Karyn set him on a chair with a footrest and started rolling up the leg of his pants. Ryll sat on the arm of the chair and hugged him, his head to her shoulder. "Apran," she said, "it's not bugging us if you tell us you're hurt."

"But it's not that bad. Garyn got a papercut the other day and he didn't tell you," Apran said.

"Papercuts," said Karyn, "will heal by themselves. Broken legs need attention. Now, I need to poke at this a little bit, and it may smart, Apran, be brave."

Apran looked completely nonplussed at Karyn. "Okay..."

Ehail spoke up. "You were tripping, and your leg could have healed wrong and made it hard to use even after it was knitted. You want to be able to run and play, don't you? And some injuries can lead to infections. Those could make you feverish, or tired, or even cost you a form, and you wouldn't like that."

"Oh. I guess. But what things are like papercuts and what things are like broken legs?" Karyn was probing his leg delicately with graceful brown fingers, occasionally flicking her eyes up to his face and frowning.
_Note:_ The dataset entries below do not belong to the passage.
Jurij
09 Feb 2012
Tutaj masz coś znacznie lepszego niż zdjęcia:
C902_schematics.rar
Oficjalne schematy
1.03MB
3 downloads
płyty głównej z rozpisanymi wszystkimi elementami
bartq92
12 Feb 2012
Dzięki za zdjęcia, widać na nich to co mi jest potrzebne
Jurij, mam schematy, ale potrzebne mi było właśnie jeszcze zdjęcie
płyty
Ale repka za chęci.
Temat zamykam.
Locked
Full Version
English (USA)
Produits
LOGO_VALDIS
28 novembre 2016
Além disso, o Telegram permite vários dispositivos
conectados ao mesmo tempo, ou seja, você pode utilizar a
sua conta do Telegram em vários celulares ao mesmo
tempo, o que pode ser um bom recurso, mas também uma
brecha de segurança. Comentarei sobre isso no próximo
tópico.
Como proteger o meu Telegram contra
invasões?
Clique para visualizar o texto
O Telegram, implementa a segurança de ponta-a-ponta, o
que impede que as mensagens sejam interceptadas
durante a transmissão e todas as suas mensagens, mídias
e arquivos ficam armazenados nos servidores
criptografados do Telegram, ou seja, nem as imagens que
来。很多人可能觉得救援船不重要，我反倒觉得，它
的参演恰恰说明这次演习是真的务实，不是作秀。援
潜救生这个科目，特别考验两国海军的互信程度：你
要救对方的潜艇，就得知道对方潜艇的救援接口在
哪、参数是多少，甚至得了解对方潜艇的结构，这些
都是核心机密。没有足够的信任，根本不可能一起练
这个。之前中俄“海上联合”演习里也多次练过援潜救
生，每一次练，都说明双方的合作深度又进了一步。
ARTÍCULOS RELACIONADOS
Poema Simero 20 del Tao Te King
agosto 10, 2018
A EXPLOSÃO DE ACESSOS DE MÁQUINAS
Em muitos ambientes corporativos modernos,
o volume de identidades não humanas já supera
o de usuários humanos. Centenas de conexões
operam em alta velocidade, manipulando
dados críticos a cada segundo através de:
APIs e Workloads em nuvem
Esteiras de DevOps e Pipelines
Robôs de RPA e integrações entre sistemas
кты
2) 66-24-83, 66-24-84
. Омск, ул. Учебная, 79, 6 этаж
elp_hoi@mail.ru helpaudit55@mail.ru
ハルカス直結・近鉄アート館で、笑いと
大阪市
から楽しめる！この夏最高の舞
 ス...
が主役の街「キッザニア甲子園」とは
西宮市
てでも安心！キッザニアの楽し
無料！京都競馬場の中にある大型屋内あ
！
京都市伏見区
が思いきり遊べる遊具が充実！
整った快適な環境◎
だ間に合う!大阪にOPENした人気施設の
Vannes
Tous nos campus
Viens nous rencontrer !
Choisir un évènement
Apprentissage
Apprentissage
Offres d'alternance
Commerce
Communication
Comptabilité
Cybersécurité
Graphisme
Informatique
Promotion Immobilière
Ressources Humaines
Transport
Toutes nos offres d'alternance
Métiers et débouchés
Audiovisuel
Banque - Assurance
"Four months' esu," said Ehail. "That's the approximation I learned for what's worth going to a light about. Any worse than that, it's a problem."

"Elcenian months?" Apran asked, and Ehail nodded. "Okay," he said. "I think I can remember that."

Karyn's mouth dropped open. "Oh," she breathed. "I didn't... make the connection..."

"And tell for less than that, if it hurts for more than two days, or if it's because you hit your head, or if it also itches," Ehail said, looking away from Karyn's sudden, intent look at her.

"Okay," said Apran. "Aunt Karyn, what's wrong?"

"You don't need to splint his leg, necessarily," Ehail said, avoiding looking at the medic. "He could go into his flying form - what have you got, Apran?"

"I'm a parrotlet," he said. "I'm really cute, too! Want to see?"

"Yes," said Ehail, and he shifted, out from under Karyn's hands and Ryll's arms. "This form isn't injured, so your leg won't get any worse. You can go to a light or a kama like this, and get your human form's leg all fixed."

"I think it should still be splinted until then," said Karyn, somewhere between firm and faint.

"Okay, Aunt Karyn," said Apran, shifting back obediently and holding out his broken leg for her. She went about her business, hands admirably steady despite her obvious discomfort, and soon his leg was splinted.

"The town kama here does wild magic," said Ryll, when the splint was applied. "Apran, if you'll shift and ride on my shoulder, I'll take you there right now."

Her son obliged, and Ryll went out back to saddle a horse.

Ehail turned to Taala. "Did you hear everything I said? It applies to you too."

"Yes," said Taala. "Thank you."

Ehail felt a ghost of a smile cross her lips, and she sat down to accept cuddles from Gyre's nieces and nephews.